● Prompt 1
In the forum thread on extracting numbers from strings, which number does the poster want extracted from ORAOMN5PUY67?
● Prompt 2
Name every area that the header of the forum thread on extracting numbers from strings gives as a topic for DataStage Enterprise/PX Edition questions.
● Prompt 3
Proceed with the forum thread on extracting numbers from strings, beginning after its final line.

● Excerpt
□ □ □ □

Extracting first occurance of number from String

Post questions here relative to DataStage Enterprise/PX Edition for such areas as Parallel job design, Parallel datasets, BuildOps, Wrappers, etc.

Moderators: chulett, rschirm, roy

Post Reply
dhiren
Premium Member
Premium Member
Posts: 43
Joined: Thu Aug 11, 2005 12:24 am

Extracting first occurance of number from String

Post by dhiren »

Hi All,
We have a requirement to extract the first occurance of number from the Strings.
The example of Strings are
COROMN13, LIMSTO1, ORAOMN5PUY67

For eg, in the following Strings below , i need the following Output:

COROMN13 --> Extract number 13
LIMSTO1 --> Extract number 1
ORAOMN5PUY67 ---> Extract number 5

How do i incorporate this? Is there some function in transformer where i can extract the first occurance of numbers in String?

Please guide with syntax.

Thanks in advance,
Regards,
Dhiren
roy
Participant
Posts: 2598
Joined: Wed Jul 30, 2003 2:05 am
Location: Israel

Post by roy »

□ □ □ □

● Entries

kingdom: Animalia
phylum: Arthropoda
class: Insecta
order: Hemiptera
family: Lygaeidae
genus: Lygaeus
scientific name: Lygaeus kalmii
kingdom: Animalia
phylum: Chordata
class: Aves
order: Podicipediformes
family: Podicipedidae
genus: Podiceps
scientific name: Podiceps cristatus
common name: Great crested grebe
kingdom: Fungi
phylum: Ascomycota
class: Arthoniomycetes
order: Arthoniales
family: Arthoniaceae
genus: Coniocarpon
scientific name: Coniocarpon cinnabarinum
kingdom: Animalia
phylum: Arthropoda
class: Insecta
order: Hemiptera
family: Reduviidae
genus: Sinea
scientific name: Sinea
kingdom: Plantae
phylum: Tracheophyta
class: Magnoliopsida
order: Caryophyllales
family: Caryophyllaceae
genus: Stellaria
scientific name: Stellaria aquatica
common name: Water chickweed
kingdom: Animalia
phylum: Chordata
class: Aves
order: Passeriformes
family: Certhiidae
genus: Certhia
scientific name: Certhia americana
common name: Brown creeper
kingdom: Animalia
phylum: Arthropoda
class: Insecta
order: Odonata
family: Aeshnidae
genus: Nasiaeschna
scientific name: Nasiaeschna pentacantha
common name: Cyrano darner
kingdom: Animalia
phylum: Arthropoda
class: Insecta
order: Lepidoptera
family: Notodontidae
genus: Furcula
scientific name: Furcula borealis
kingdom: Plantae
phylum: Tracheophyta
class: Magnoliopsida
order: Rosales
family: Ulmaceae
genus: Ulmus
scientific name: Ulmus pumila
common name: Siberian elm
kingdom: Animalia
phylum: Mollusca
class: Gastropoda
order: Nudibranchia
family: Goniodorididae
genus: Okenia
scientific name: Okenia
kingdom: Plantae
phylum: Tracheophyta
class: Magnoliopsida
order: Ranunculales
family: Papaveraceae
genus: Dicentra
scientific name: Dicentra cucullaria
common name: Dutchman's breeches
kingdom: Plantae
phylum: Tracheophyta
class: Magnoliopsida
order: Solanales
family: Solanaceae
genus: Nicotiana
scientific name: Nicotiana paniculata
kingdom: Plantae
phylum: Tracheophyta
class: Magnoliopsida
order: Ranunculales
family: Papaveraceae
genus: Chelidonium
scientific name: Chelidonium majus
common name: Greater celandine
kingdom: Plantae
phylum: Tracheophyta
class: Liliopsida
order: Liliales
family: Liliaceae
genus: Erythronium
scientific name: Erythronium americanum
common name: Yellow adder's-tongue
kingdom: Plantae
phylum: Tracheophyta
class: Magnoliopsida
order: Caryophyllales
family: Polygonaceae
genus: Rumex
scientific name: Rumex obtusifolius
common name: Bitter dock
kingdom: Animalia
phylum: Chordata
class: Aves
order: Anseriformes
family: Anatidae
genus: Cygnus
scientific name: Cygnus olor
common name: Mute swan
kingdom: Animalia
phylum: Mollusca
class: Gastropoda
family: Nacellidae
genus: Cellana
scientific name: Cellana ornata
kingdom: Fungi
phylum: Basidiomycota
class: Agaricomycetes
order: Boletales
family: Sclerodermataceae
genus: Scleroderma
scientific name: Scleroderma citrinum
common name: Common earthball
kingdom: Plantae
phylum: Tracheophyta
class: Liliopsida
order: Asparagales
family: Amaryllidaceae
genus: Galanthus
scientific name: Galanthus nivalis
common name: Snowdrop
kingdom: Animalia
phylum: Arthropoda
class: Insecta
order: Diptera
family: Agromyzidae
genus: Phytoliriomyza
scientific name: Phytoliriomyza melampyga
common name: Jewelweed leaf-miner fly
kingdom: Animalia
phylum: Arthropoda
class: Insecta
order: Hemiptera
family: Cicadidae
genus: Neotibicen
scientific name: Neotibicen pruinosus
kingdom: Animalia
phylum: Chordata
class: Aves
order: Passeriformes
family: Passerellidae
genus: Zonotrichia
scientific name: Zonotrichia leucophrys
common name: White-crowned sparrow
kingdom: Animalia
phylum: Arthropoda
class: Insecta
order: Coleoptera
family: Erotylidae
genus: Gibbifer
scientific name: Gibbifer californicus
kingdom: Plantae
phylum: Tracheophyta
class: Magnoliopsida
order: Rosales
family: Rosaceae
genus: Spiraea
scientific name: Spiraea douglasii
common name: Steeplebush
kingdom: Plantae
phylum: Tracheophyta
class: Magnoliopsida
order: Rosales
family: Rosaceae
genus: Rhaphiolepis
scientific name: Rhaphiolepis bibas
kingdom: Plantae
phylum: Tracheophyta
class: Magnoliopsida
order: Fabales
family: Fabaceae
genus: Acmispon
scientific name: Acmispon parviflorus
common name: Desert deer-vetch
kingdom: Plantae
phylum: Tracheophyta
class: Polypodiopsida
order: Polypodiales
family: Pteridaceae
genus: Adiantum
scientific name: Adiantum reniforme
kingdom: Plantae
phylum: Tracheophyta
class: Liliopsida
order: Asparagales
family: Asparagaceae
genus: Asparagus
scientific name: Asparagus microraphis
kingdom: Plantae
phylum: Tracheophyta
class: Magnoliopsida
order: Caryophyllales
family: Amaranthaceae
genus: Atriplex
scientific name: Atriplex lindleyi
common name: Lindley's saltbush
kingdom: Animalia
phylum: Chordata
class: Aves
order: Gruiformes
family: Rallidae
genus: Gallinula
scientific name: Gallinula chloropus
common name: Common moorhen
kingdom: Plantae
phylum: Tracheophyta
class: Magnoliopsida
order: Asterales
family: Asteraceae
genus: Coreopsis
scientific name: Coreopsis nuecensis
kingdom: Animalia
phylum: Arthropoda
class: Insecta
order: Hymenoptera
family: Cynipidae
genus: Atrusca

□ □ □ □

● Reply 1
5

● Reply 2
Parallel job design, Parallel datasets, BuildOps, Wrappers

● Reply 3
Hi,
You can go over the rouines, I don't recall seeing one that does this.

You'll need to loop on the string 1 character at a time and test for numeric and build your number if it's more the 1 character long.
you'll need Len(), Loop/For, Substring operator [start position,length]

IHTH,
Roy R.
Time is money but when you don't have money time is all you can afford.

Search before posting:)

Join the DataStagers team effort at:
http://www.worldcommunitygrid.org
Image
pnchowdary
Participant
Posts: 232
Joined: Sat May 07, 2005 2:49 pm
Location: USA

Post by pnchowdary »

Hi dhiren,

Do you know the maximum size of the numeric value that is embedded in the string?. Can two numbers occur next to each other? If you dont know how big the number can be, it is not possible to extract it.

For Example

COROMN13198POIUT1234

If you dont know the size, what would you expect to be extracted in the above string, 1 or 13 or 13198
Thanks,
Naveen
dhiren
Premium Member
Premium Member
Posts: 43
Joined: Thu Aug 11, 2005 12:24 am

Post by dhiren »

Thanks for the replies so far.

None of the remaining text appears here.